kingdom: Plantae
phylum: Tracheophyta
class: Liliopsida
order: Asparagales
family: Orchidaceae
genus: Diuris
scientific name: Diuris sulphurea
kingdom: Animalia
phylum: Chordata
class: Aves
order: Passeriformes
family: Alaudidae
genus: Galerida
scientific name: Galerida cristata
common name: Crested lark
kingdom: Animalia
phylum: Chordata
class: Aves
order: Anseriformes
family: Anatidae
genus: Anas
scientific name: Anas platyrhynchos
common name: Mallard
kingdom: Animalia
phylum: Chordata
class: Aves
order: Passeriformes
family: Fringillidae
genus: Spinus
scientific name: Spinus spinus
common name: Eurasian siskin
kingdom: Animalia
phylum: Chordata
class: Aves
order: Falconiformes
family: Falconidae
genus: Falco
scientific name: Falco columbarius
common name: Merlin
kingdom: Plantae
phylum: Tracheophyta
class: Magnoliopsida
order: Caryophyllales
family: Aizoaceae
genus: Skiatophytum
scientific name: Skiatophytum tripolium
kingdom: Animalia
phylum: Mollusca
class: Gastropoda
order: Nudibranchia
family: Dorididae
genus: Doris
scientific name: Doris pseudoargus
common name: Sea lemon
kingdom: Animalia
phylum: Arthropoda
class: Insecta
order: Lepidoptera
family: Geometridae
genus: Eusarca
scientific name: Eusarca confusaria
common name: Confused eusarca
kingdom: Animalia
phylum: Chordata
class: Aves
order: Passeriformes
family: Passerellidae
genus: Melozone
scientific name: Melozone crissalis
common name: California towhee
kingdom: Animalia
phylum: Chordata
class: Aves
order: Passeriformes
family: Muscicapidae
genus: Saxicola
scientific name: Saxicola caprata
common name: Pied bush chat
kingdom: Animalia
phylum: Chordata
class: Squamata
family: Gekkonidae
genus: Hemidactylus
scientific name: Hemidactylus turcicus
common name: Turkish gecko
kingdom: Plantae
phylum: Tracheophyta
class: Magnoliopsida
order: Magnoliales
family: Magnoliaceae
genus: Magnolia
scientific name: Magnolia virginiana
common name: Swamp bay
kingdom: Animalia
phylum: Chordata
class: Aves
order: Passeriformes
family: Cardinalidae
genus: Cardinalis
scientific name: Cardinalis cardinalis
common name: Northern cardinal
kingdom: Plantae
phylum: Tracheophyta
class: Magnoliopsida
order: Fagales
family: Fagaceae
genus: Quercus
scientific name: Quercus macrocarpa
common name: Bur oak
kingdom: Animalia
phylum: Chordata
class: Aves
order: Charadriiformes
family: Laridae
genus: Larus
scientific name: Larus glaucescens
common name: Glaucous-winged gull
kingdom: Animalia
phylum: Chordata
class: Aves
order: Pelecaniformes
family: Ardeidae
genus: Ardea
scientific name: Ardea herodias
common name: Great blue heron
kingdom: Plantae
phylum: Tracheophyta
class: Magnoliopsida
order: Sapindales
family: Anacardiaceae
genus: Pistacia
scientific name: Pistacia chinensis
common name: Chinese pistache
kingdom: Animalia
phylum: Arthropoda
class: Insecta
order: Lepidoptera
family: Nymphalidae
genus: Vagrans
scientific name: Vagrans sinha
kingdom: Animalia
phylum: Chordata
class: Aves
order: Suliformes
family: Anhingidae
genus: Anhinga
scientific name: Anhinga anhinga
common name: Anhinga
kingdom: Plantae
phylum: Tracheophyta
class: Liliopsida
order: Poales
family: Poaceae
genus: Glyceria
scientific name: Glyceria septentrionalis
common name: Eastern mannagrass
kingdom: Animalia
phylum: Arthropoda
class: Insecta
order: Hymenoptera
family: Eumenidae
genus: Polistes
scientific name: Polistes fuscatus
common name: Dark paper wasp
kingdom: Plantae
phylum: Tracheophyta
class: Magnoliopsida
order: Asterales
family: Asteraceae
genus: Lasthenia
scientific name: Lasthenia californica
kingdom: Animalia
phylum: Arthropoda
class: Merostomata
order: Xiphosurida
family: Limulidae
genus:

■ ■ ■ ■ ■ ■ ■

• WRITTEN INSTRUCTION:
Reproduce all of the entries above, changing "common name" to "vernacular name" wherever it occurs and leaving every other line unchanged.

• FINAL ANSWER:
kingdom: Plantae
phylum: Tracheophyta
class: Liliopsida
order: Asparagales
family: Orchidaceae
genus: Diuris
scientific name: Diuris sulphurea
kingdom: Animalia
phylum: Chordata
class: Aves
order: Passeriformes
family: Alaudidae
genus: Galerida
scientific name: Galerida cristata
vernacular name: Crested lark
kingdom: Animalia
phylum: Chordata
class: Aves
order: Anseriformes
family: Anatidae
genus: Anas
scientific name: Anas platyrhynchos
vernacular name: Mallard
kingdom: Animalia
phylum: Chordata
class: Aves
order: Passeriformes
family: Fringillidae
genus: Spinus
scientific name: Spinus spinus
vernacular name: Eurasian siskin
kingdom: Animalia
phylum: Chordata
class: Aves
order: Falconiformes
family: Falconidae
genus: Falco
scientific name: Falco columbarius
vernacular name: Merlin
kingdom: Plantae
phylum: Tracheophyta
class: Magnoliopsida
order: Caryophyllales
family: Aizoaceae
genus: Skiatophytum
scientific name: Skiatophytum tripolium
kingdom: Animalia
phylum: Mollusca
class: Gastropoda
order: Nudibranchia
family: Dorididae
genus: Doris
scientific name: Doris pseudoargus
vernacular name: Sea lemon
kingdom: Animalia
phylum: Arthropoda
class: Insecta
order: Lepidoptera
family: Geometridae
genus: Eusarca
scientific name: Eusarca confusaria
vernacular name: Confused eusarca
kingdom: Animalia
phylum: Chordata
class: Aves
order: Passeriformes
family: Passerellidae
genus: Melozone
scientific name: Melozone crissalis
vernacular name: California towhee
kingdom: Animalia
phylum: Chordata
class: Aves
order: Passeriformes
family: Muscicapidae
genus: Saxicola
scientific name: Saxicola caprata
vernacular name: Pied bush chat
kingdom: Animalia
phylum: Chordata
class: Squamata
family: Gekkonidae
genus: Hemidactylus
scientific name: Hemidactylus turcicus
vernacular name: Turkish gecko
kingdom: Plantae
phylum: Tracheophyta
class: Magnoliopsida
order: Magnoliales
family: Magnoliaceae
genus: Magnolia
scientific name: Magnolia virginiana
vernacular name: Swamp bay
kingdom: Animalia
phylum: Chordata
class: Aves
order: Passeriformes
family: Cardinalidae
genus: Cardinalis
scientific name: Cardinalis cardinalis
vernacular name: Northern cardinal
kingdom: Plantae
phylum: Tracheophyta
class: Magnoliopsida
order: Fagales
family: Fagaceae
genus: Quercus
scientific name: Quercus macrocarpa
vernacular name: Bur oak
kingdom: Animalia
phylum: Chordata
class: Aves
order: Charadriiformes
family: Laridae
genus: Larus
scientific name: Larus glaucescens
vernacular name: Glaucous-winged gull
kingdom: Animalia
phylum: Chordata
class: Aves
order: Pelecaniformes
family: Ardeidae
genus: Ardea
scientific name: Ardea herodias
vernacular name: Great blue heron
kingdom: Plantae
phylum: Tracheophyta
class: Magnoliopsida
order: Sapindales
family: Anacardiaceae
genus: Pistacia
scientific name: Pistacia chinensis
vernacular name: Chinese pistache
kingdom: Animalia
phylum: Arthropoda
class: Insecta
order: Lepidoptera
family: Nymphalidae
genus: Vagrans
scientific name: Vagrans sinha
kingdom: Animalia
phylum: Chordata
class: Aves
order: Suliformes
family: Anhingidae
genus: Anhinga
scientific name: Anhinga anhinga
vernacular name: Anhinga
kingdom: Plantae
phylum: Tracheophyta
class: Liliopsida
order: Poales
family: Poaceae
genus: Glyceria
scientific name: Glyceria septentrionalis
vernacular name: Eastern mannagrass
kingdom: Animalia
phylum: Arthropoda
class: Insecta
order: Hymenoptera
family: Eumenidae
genus: Polistes
scientific name: Polistes fuscatus
vernacular name: Dark paper wasp
kingdom: Plantae
phylum: Tracheophyta
class: Magnoliopsida
order: Asterales
family: Asteraceae
genus: Lasthenia
scientific name: Lasthenia californica
kingdom: Animalia
phylum: Arthropoda
class: Merostomata
order: Xiphosurida
family: Limulidae
genus:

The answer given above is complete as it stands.